[RECORDS FOR THIS TASK Boundary: Start]

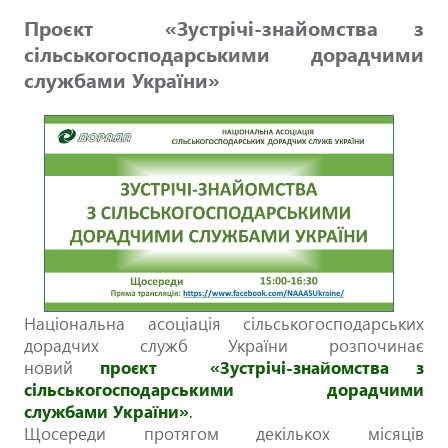
Проєкт «Зустрічі-знайомства з
сільськогосподарськими дорадчими
службами України»
Національна асоціація сільськогосподарських
дорадчих служб України розпочинає
новий
проєкт «Зустрічі-знайомства з
сільськогосподарськими дорадчими
службами України»
.
Щосереди протягом декількох місяців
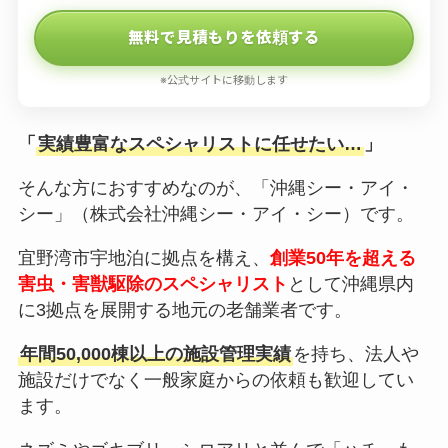
無料で見積もりを依頼する
※公式サイトに移動します
「
実績豊富なスペシャリストに任せたい…
」
そんな方におすすめなのが、「沖縄シー・アイ・
シー」（株式会社沖縄シー・アイ・シー）です。
宜野湾市宇地泊に拠点を構え、
創業50年を超える
害虫・害獣駆除のスペシャリスト
として沖縄県内
に3拠点を展開する地元の老舗業者です。
年間50,000棟以上の施設管理実績
を持ち、法人や
施設だけでなく一般家庭からの依頼も歓迎してい
ます。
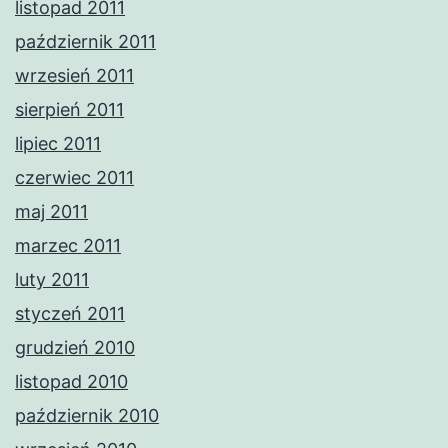
listopad 2011
październik 2011
wrzesień 2011
sierpień 2011
lipiec 2011
czerwiec 2011
maj 2011
marzec 2011
luty 2011
styczeń 2011
grudzień 2010
listopad 2010
październik 2010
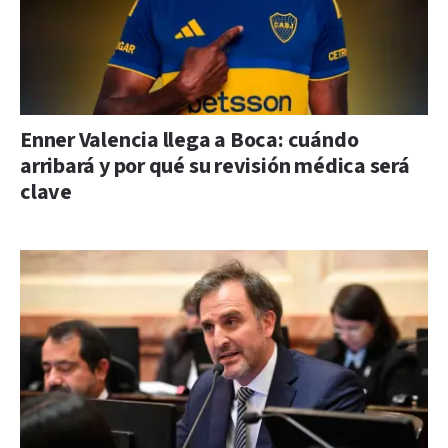
Enner Valencia llega a Boca: cuándo
arribará y por qué su revisión médica será
clave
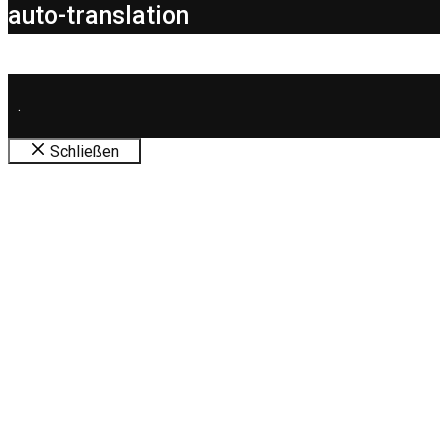
auto-translation
.
Schließen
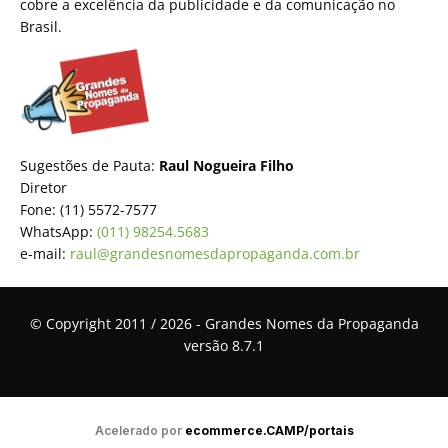
cobre a excelência da publicidade e da comunicação no
Brasil.
Sugestões de Pauta:
Raul Nogueira Filho
Diretor
Fone: (11) 5572-7577
WhatsApp:
(011) 98254.5683
e-mail:
raul@grandesnomesdapropaganda.com.br
© Copyright 2011 / 2026 - Grandes Nomes da Propaganda
versão 8.7.1
Acelerado por
ecommerce.CAMP/portais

[RECORDS FOR THIS TASK Boundary: End]

__TASK TO COMPLETE__: Only lines containing the string "październik" are needed. Pull each of them out of the records above.

__RESPONSE AREA__:
październik 2011
październik 2010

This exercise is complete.